I did not answer; so he passed on with firm regular footfall, and presently I heard his horse’s hoof-beats dying away in the darkness, and the closing and locking of doors around me as the household retired for the night.
During the following fortnight I saw Harold a good many times at cricket-matches’ hare-drives, and so forth, but he did not take any particular notice of me. I flirted and frolicked with my other young men friends, but he did not care. I did not find him an ardent or a jealous lover. He was so irritatingly cool and matter-of-fact that I wished for the three months to pass so that I might be done with him, as I had come to the conclusion that he was barren of emotion or passion of any kind.
CHAPTER TWENTY-TWO
SWEET SEVENTEEN
Monday arrived—last day of November and seventeenth anniversary of my birth—and I celebrated it in a manner which I capitally enjoyed.

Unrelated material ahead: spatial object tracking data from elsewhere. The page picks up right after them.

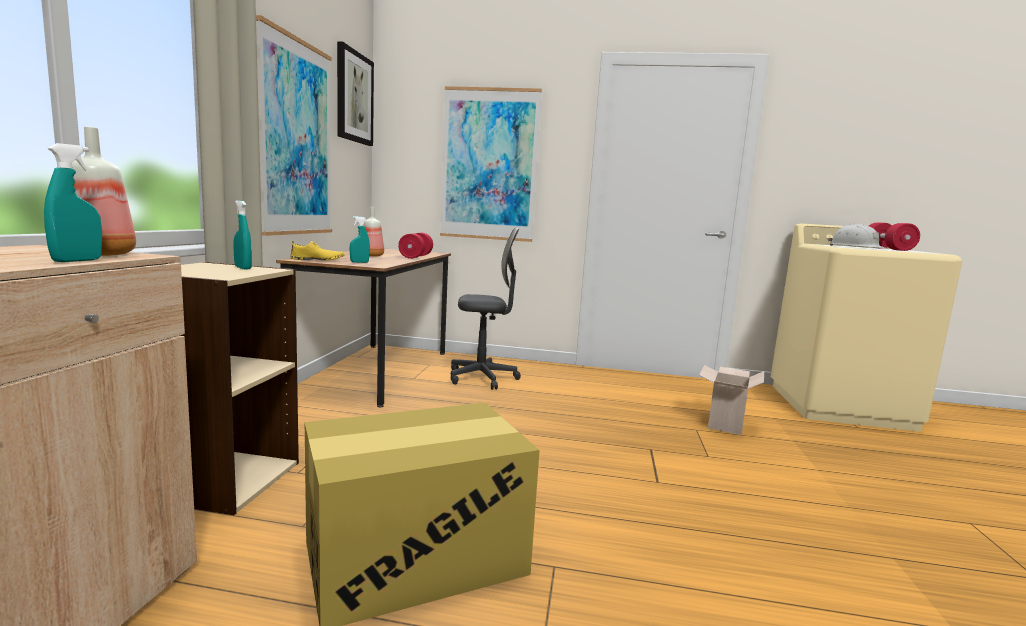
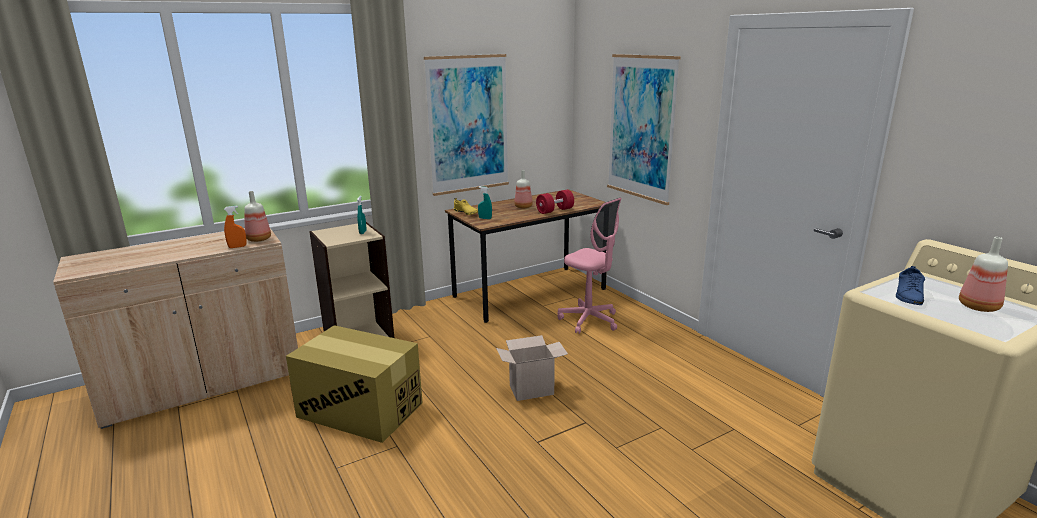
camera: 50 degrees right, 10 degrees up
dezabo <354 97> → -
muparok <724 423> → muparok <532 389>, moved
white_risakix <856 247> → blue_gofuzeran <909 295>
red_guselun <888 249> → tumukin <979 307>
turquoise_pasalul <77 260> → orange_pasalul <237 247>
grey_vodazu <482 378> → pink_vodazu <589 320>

It was the time of the annual muster at Cummabella—a cattle-station seventeen miles eastward from Caddagat—and all our men were there assisting. Word had been sent that a considerable number of beasts among those yarded bore the impress of the Bossier brand on their hides; so on Sunday afternoon uncle Jay-Jay had also proceeded thither to be in readiness for the final drafting early on Monday morning. This left us manless, as Frank Hawden, being incapacitated with a dislocated wrist, was spending a few weeks in Gool-Gool until he should be fit for work again.

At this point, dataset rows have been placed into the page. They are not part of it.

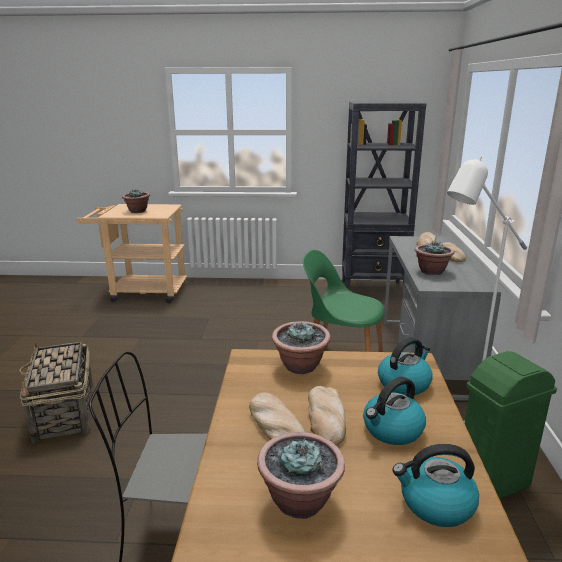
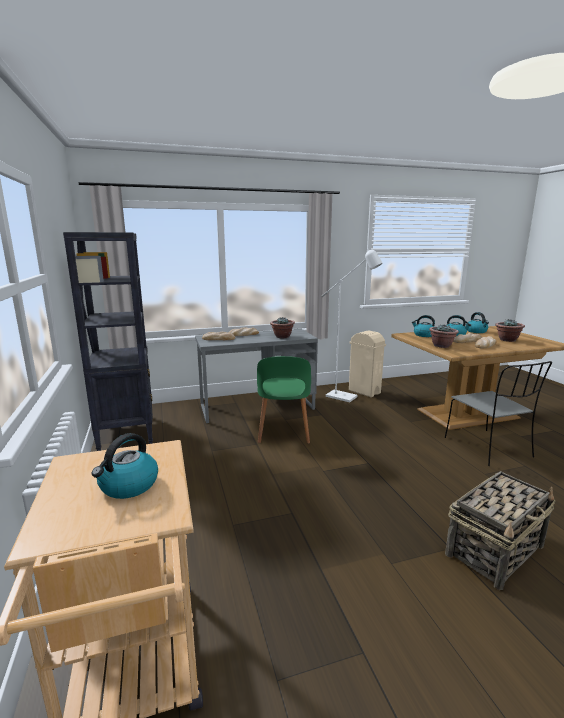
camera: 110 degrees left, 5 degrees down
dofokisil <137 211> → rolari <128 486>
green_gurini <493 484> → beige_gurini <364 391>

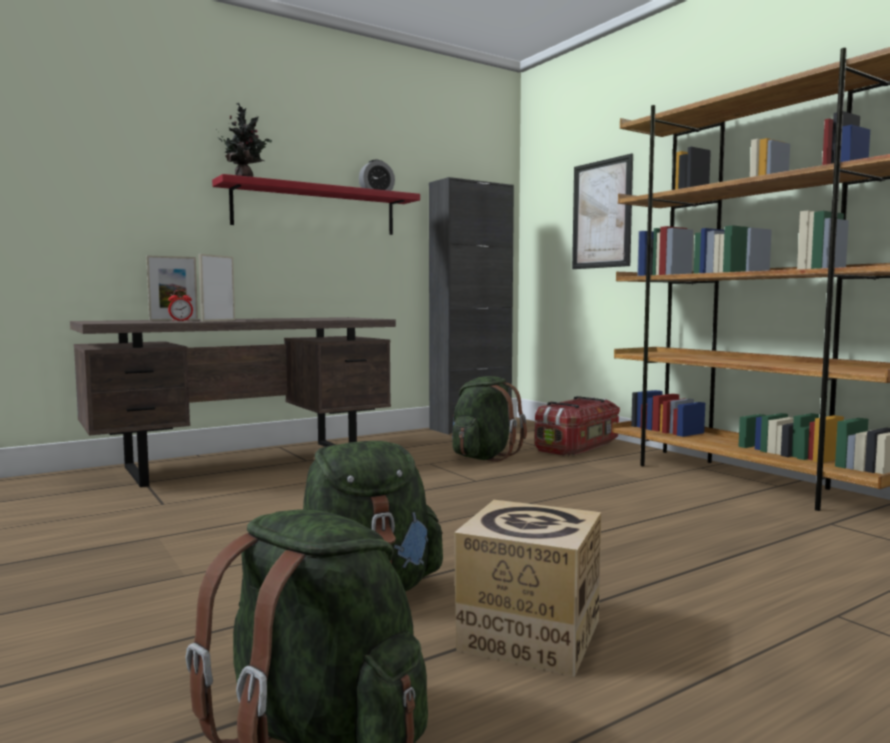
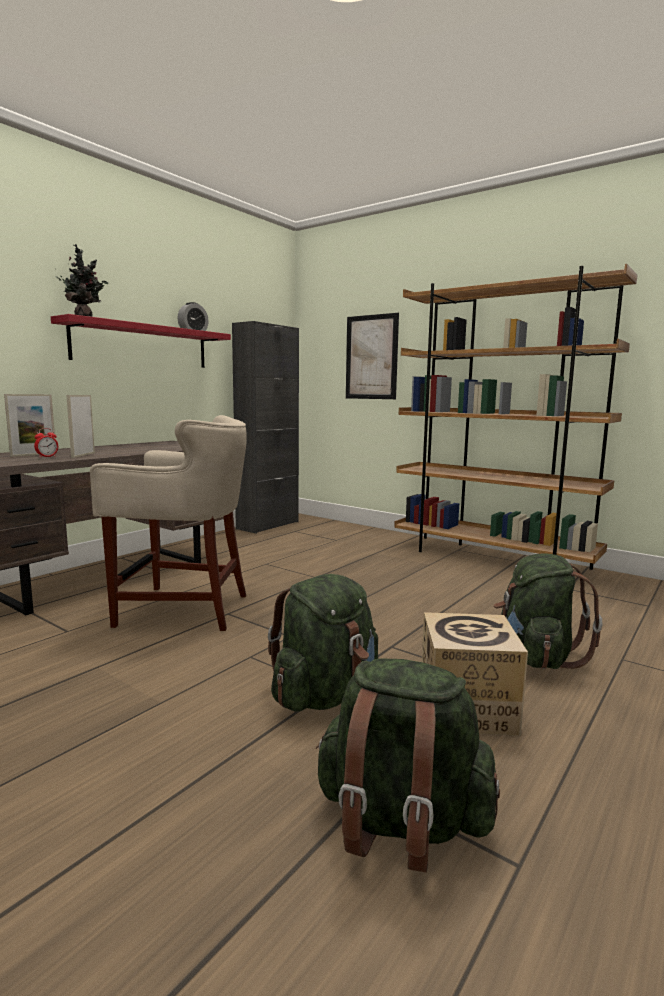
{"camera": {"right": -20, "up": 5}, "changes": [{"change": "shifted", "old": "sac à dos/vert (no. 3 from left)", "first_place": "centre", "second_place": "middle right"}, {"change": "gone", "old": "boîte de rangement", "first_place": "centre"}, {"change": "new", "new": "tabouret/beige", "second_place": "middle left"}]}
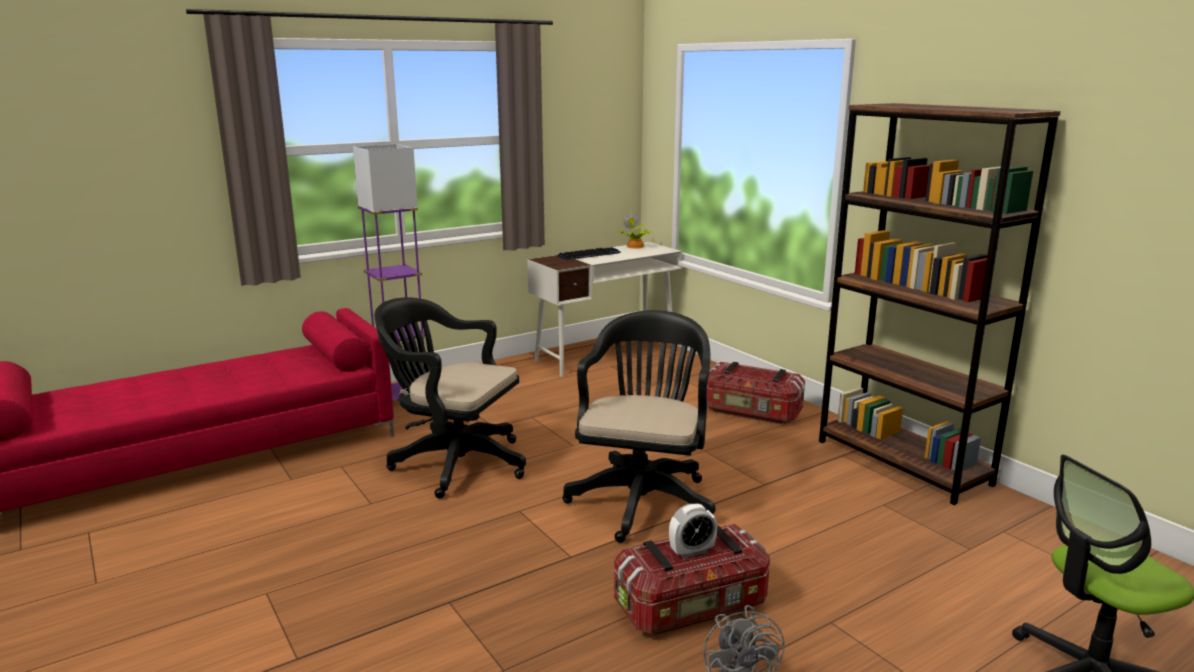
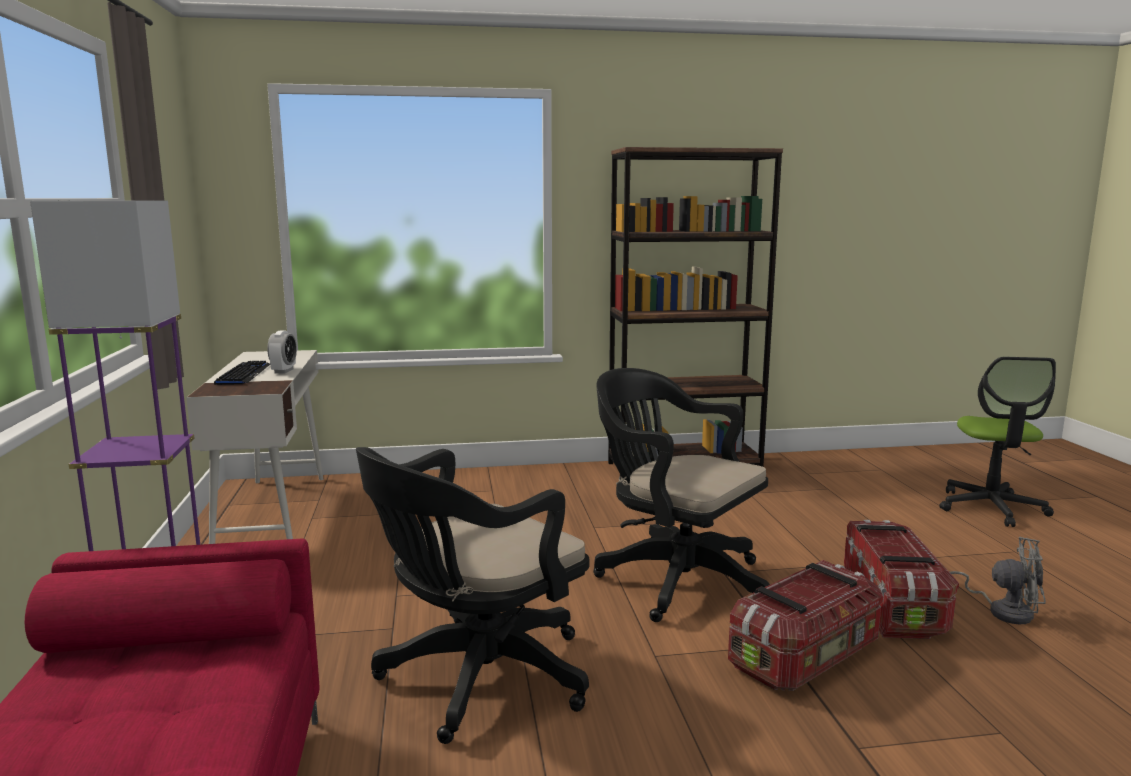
{"camera": {"right": -65, "up": -5}, "changes": [{"change": "gone", "old": "plante en pot", "first_place": "centre"}, {"change": "shifted", "old": "réveil", "first_place": "bottom centre", "second_place": "middle left"}, {"change": "shifted", "old": "boîte de rangement (no. 2 from left in the first image)", "new": "boîte de rangement (no. 1 from left)", "first_place": "centre", "second_place": "bottom right"}]}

Uncle had not been gone an hour when a drover appeared to report that twenty thousand sheep would pass through on the morrow. Grass was precious. It would not do to let the sheep spread and dawdle at their drovers’ pleasure. There was not a man on the place; grannie was in a great stew; so I volunteered my services. At first she would not hear of such a thing, but eventually consented. With many injunctions to conduct myself with proper stiffness, I started early on Monday morning. I was clad in a cool blouse, a holland riding-skirt, and a big straw hat; was seated on a big bay horse, was accompanied by a wonderful sheep-dog, and carried a long heavy stock-whip.